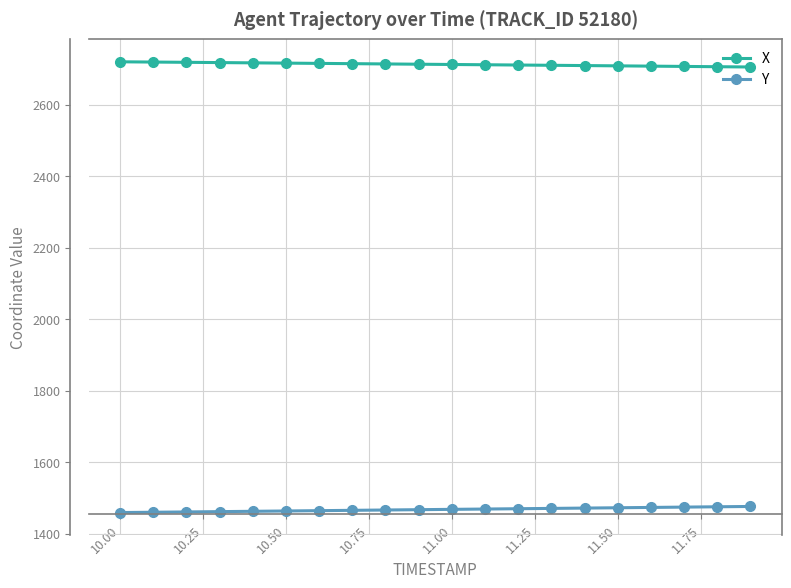

What is the maximum value shown in the chart?

2720.1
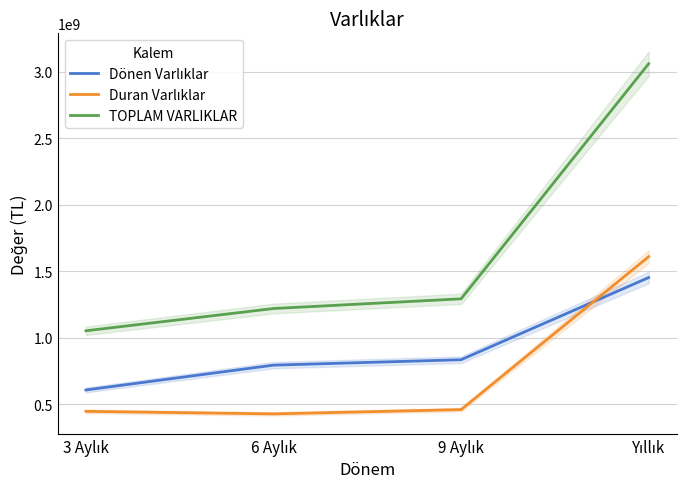

How many values in the Duran Varlıklar series are below 458408787?

2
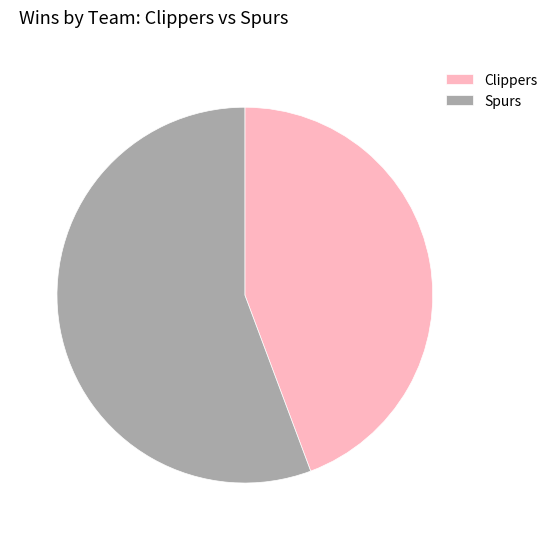

Between Spurs and Clippers, which is larger?

Spurs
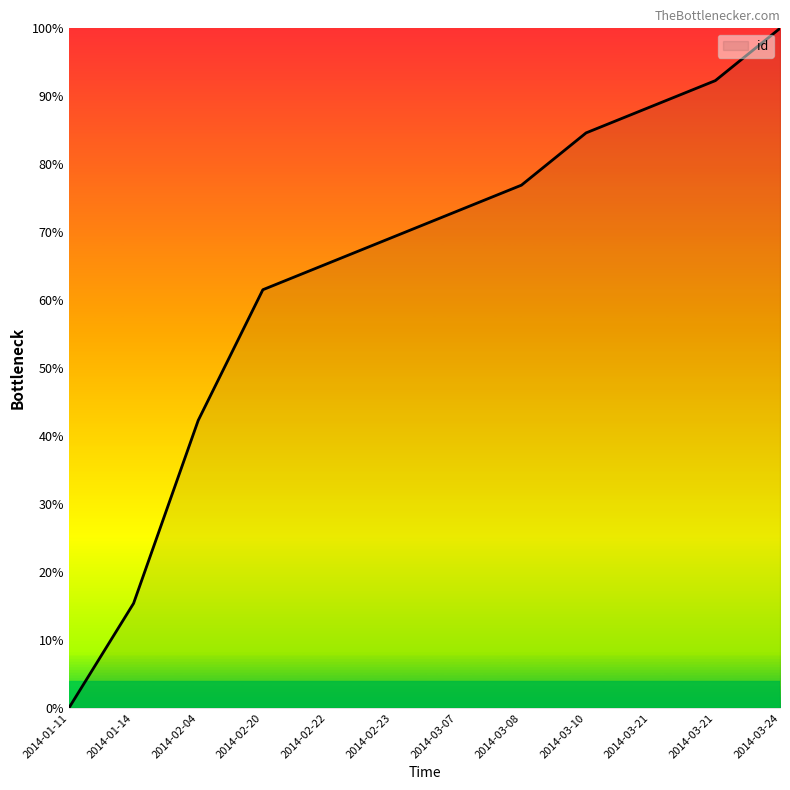

At which label is the value closest to 50?

2014-02-04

◇ ◇ ◇ ◇ ◇

> _Try it_: Rewrite all of the data above, replacing "chart" with "graph" and leaving everything else unchanged. Omit the pictures from your answer.

> _Result below_:
What is the maximum value shown in the graph?

2720.1

How many values in the Duran Varlıklar series are below 458408787?

2

Between Spurs and Clippers, which is larger?

Spurs

At which label is the value closest to 50?

2014-02-04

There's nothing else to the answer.